__SOURCE DOCUMENT__.

BEGIN

Re: [DISCUSS] C++ code sharing amongst Apache {Arrow, Kudu, Impala, Parquet}

Miki Tebeka Sun, 26 Feb 2017 10:58:53 -0800

Can't some (most) of it be added to APR <https://apr.apache.org/>?


On Sun, Feb 26, 2017 at 8:12 PM, Wes McKinney <wesmck...@gmail.com> wrote:

> hi Henry,
>
> Thank you for these comments.
>
> I think having a kind of "Apache Commons for [Modern] C++" would be an
> ideal (though perhaps initially more labor intensive) solution.
> There's code in Arrow that I would move into this project if it
> existed. I am happy to help make this happen if there is interest from
> the Kudu and Impala communities. I am not sure logistically what would
> be the most expedient way to establish the project, whether as an ASF
> Incubator project or possibly as a new TLP that could be created by
> spinning IP out of Apache Kudu.
>
> I'm interested to hear the opinions of others, and possible next steps.

END

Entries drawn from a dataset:
BEGIN

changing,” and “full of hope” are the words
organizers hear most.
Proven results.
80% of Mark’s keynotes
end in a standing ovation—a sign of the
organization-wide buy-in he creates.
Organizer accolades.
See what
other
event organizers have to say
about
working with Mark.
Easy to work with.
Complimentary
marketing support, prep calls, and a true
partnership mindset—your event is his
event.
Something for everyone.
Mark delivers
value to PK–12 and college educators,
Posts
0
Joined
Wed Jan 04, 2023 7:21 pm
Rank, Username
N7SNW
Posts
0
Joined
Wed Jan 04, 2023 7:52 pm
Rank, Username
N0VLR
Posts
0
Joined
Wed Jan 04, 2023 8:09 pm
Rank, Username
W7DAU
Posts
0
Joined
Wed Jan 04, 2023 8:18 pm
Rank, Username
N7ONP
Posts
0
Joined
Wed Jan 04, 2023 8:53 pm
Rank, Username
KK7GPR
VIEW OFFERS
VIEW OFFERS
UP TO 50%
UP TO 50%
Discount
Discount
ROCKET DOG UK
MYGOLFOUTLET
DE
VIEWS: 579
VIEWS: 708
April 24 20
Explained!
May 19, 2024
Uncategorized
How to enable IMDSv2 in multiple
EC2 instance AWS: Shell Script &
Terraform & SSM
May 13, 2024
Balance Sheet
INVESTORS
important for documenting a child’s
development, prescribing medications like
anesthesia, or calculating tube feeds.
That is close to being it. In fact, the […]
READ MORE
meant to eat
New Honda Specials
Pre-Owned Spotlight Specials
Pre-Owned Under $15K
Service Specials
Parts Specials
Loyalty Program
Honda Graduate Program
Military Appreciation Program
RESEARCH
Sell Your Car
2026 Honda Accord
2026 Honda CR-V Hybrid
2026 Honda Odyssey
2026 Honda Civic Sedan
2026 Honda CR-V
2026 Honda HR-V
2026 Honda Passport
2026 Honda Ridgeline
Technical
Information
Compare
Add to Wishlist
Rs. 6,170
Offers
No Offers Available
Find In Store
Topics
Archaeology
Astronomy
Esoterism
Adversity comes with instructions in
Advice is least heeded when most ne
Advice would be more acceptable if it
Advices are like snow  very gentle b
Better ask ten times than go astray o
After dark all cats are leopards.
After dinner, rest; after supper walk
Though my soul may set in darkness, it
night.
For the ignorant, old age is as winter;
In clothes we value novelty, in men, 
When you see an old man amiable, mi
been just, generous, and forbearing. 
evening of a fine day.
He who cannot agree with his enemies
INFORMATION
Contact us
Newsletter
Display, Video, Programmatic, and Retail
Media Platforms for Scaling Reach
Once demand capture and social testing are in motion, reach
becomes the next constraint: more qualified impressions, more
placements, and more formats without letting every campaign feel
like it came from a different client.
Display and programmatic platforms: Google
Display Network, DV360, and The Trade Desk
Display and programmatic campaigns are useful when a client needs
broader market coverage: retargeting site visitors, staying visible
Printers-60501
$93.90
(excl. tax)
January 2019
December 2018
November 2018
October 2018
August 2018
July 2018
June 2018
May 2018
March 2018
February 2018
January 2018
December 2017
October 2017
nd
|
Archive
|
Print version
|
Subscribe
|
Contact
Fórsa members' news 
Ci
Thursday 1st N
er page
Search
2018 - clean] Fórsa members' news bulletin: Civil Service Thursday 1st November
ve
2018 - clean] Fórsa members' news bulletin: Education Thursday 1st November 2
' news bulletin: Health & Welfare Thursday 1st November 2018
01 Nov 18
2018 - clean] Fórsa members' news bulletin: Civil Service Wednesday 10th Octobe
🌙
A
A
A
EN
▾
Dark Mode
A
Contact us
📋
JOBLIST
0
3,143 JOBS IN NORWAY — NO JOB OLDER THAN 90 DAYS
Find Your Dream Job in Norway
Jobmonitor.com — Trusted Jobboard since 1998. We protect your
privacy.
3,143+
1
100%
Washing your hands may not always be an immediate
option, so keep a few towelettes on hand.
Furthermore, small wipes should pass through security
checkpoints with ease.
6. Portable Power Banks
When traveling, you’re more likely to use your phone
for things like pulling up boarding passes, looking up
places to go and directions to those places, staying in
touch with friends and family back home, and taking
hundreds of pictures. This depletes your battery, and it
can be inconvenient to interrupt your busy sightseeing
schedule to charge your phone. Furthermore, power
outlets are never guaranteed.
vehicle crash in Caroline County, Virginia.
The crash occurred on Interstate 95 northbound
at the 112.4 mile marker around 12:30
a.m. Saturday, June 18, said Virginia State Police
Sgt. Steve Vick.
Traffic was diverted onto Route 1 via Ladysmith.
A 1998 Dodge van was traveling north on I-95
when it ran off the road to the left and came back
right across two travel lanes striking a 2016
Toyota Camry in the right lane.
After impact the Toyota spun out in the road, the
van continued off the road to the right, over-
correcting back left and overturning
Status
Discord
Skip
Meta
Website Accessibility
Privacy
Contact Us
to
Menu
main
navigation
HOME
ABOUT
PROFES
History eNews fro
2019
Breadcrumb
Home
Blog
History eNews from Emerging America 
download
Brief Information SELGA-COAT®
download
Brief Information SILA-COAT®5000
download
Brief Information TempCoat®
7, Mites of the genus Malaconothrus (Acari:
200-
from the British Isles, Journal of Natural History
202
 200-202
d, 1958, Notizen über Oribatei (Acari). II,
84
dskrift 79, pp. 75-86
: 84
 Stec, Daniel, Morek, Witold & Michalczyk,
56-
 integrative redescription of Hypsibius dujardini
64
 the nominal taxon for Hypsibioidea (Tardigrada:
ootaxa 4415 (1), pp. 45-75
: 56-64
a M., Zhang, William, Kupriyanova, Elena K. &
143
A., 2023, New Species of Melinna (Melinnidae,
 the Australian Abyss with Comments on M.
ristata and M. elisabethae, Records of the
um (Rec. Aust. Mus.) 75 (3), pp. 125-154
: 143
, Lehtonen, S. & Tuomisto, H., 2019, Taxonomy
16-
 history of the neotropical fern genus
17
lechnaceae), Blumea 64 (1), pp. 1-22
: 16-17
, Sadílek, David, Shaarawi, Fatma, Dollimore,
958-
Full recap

END

__WHAT YOU NEED TO DO__.
- 1) In the mailing-list post, what two ways of establishing the project does Wes McKinney mention?
- 2) Recast the entries as a numbered list, starting with their first line and going on through the line with "Mark delivers". Leave out any blank lines.

__SOLUTIONS TO THE PROBLEMS__.
- 1) As an ASF Incubator project, or as a new TLP created by spinning IP out of Apache Kudu.

- 2)
1. changing,” and “full of hope” are the words
2. organizers hear most.
3. Proven results.
4. 80% of Mark’s keynotes
5. end in a standing ovation—a sign of the
6. organization-wide buy-in he creates.
7. Organizer accolades.
8. See what
9. other
10. event organizers have to say
11. about
12. working with Mark.
13. Easy to work with.
14. Complimentary
15. marketing support, prep calls, and a true
16. partnership mindset—your event is his
17. event.
18. Something for everyone.
19. Mark delivers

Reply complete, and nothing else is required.